Your objective
Reproduce the lines below exactly. Skip images.

Dataset extract
- - -

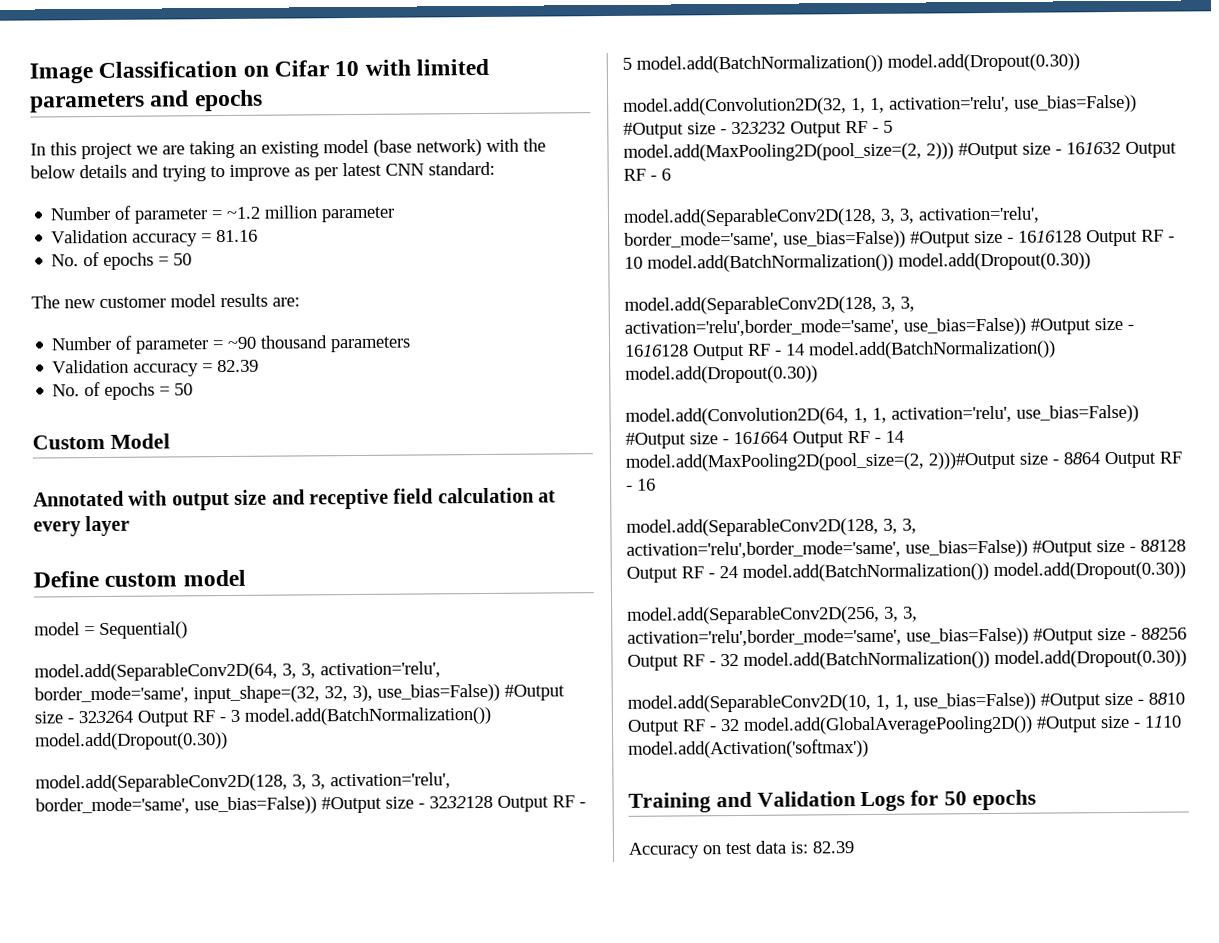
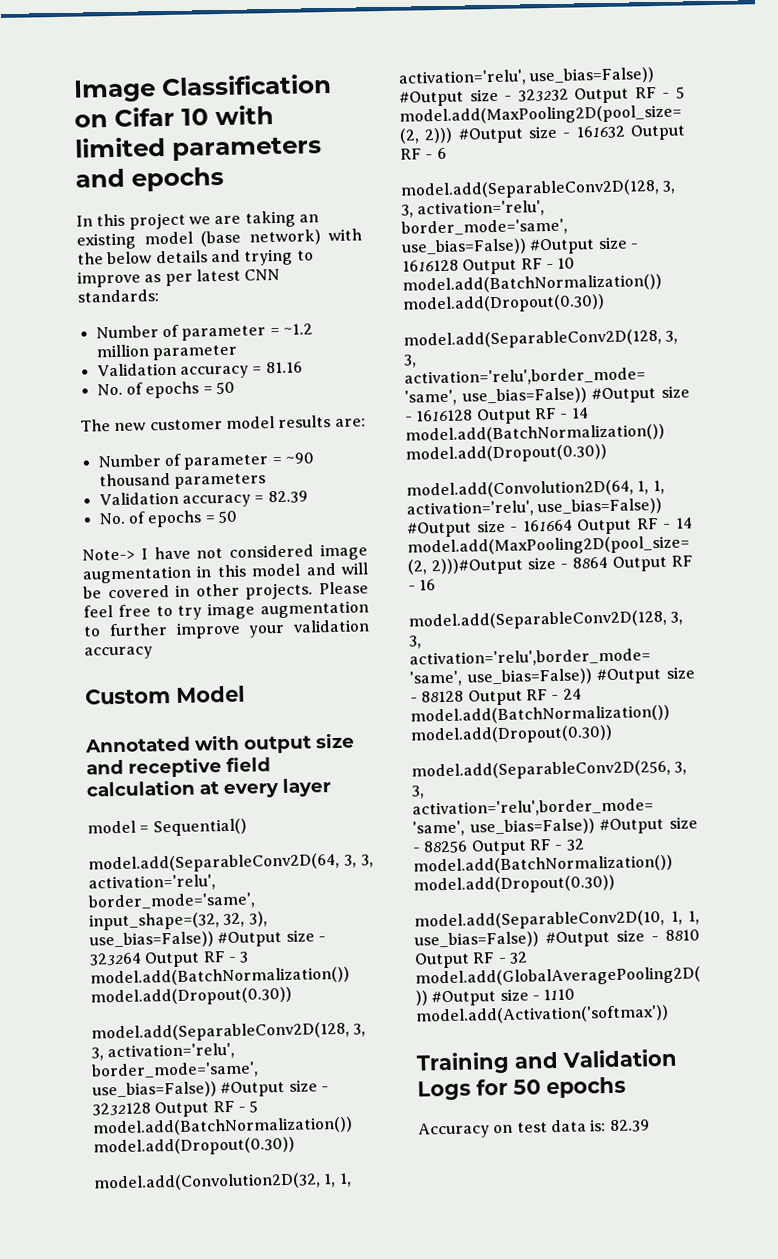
[428,161,495,176] standard: -> [77,289,159,303] standards:
(194, 389) none -> [82,543,368,561] [82,562,368,584] [83,581,369,600] [83,600,369,620] [83,619,370,639] [84,646,153,660] // Note-> I have not considered image augmentation in this model and will be covered in other projects. Please feel free to try image augmentation to further improve your validation accuracy
[33,569,246,588] // Define custom model -> (332, 787) none

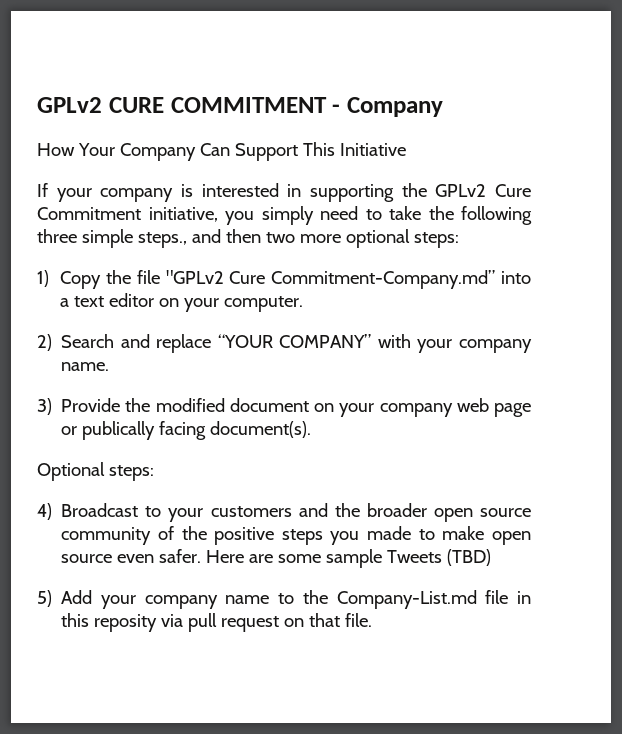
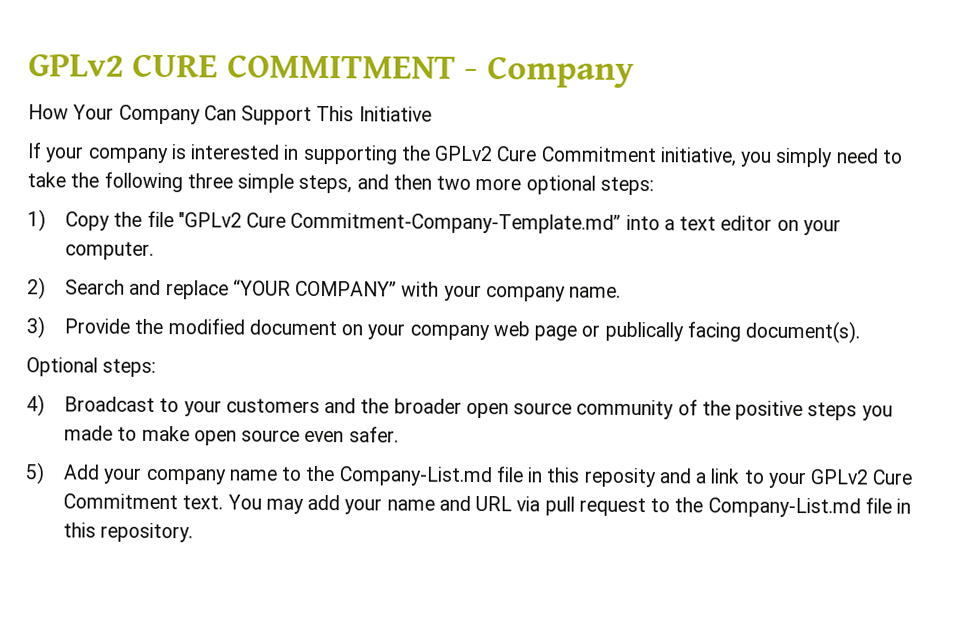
[137,232,187,248] steps., -> [298,174,353,194] steps,
[271,270,496,289] Commitment-Company.md” -> [290,212,622,234] Commitment-Company-Template.md”
[206,549,492,568] Here are some sample Tweets (TBD) -> (399, 434) none
[161,613,373,632] via pull request on that file. -> [658,468,914,489] [62,493,912,518] [62,522,194,543] and a link to your GPLv2 Cure Commitment text. You may add your name and URL via pull request to the Company-List.md file in this repository.

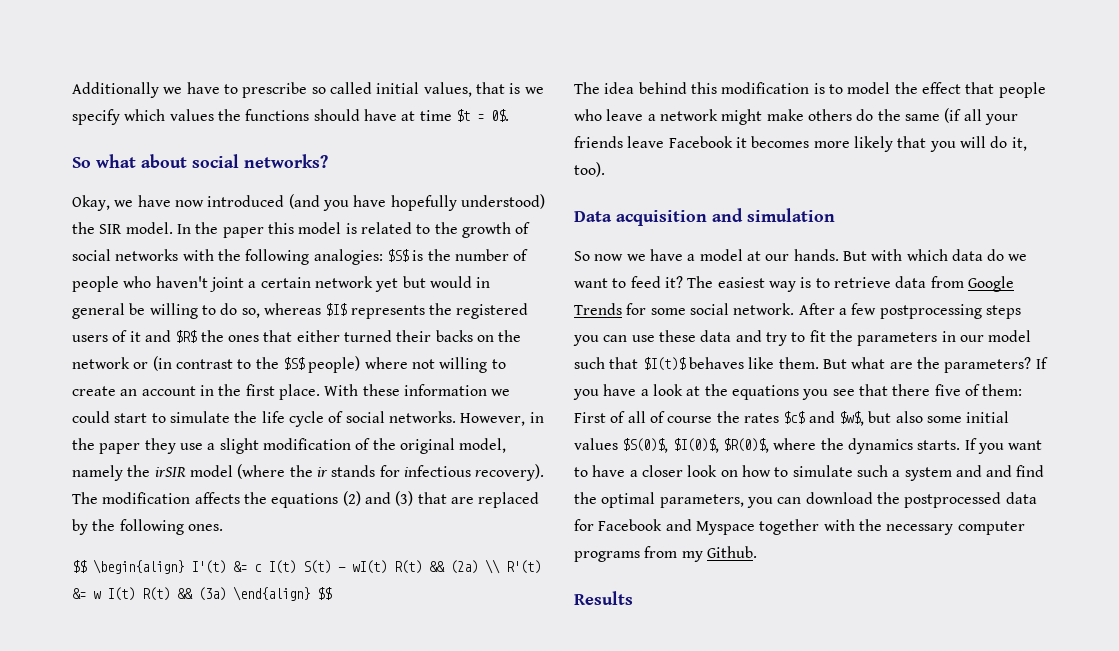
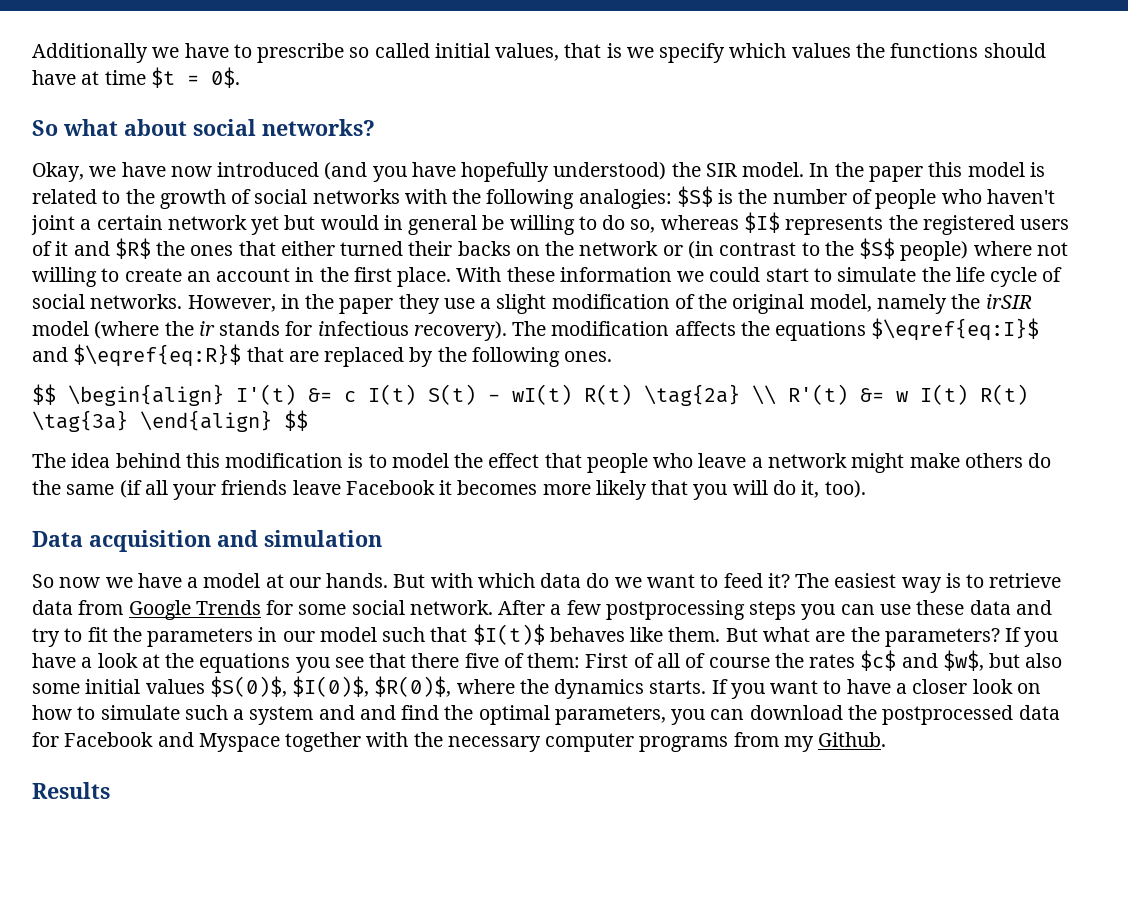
[342,491,414,506] (2) and (3) -> [871,318,1040,341] [32,344,242,367] $\eqref{eq:I}$ and $\eqref{eq:R}$
[429,560,478,574] && (2a) -> [644,384,740,406] \tag{2a}
[177,587,226,601] && (3a) -> [32,410,128,432] \tag{3a}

- - -

Your response
[428,161,495,176] standard: -> [77,289,159,303] standards:
(194, 389) none -> [82,543,368,561] [82,562,368,584] [83,581,369,600] [83,600,369,620] [83,619,370,639] [84,646,153,660] // Note-> I have not considered image augmentation in this model and will be covered in other projects. Please feel free to try image augmentation to further improve your validation accuracy
[33,569,246,588] // Define custom model -> (332, 787) none

[137,232,187,248] steps., -> [298,174,353,194] steps,
[271,270,496,289] Commitment-Company.md” -> [290,212,622,234] Commitment-Company-Template.md”
[206,549,492,568] Here are some sample Tweets (TBD) -> (399, 434) none
[161,613,373,632] via pull request on that file. -> [658,468,914,489] [62,493,912,518] [62,522,194,543] and a link to your GPLv2 Cure Commitment text. You may add your name and URL via pull request to the Company-List.md file in this repository.

[342,491,414,506] (2) and (3) -> [871,318,1040,341] [32,344,242,367] $\eqref{eq:I}$ and $\eqref{eq:R}$
[429,560,478,574] && (2a) -> [644,384,740,406] \tag{2a}
[177,587,226,601] && (3a) -> [32,410,128,432] \tag{3a}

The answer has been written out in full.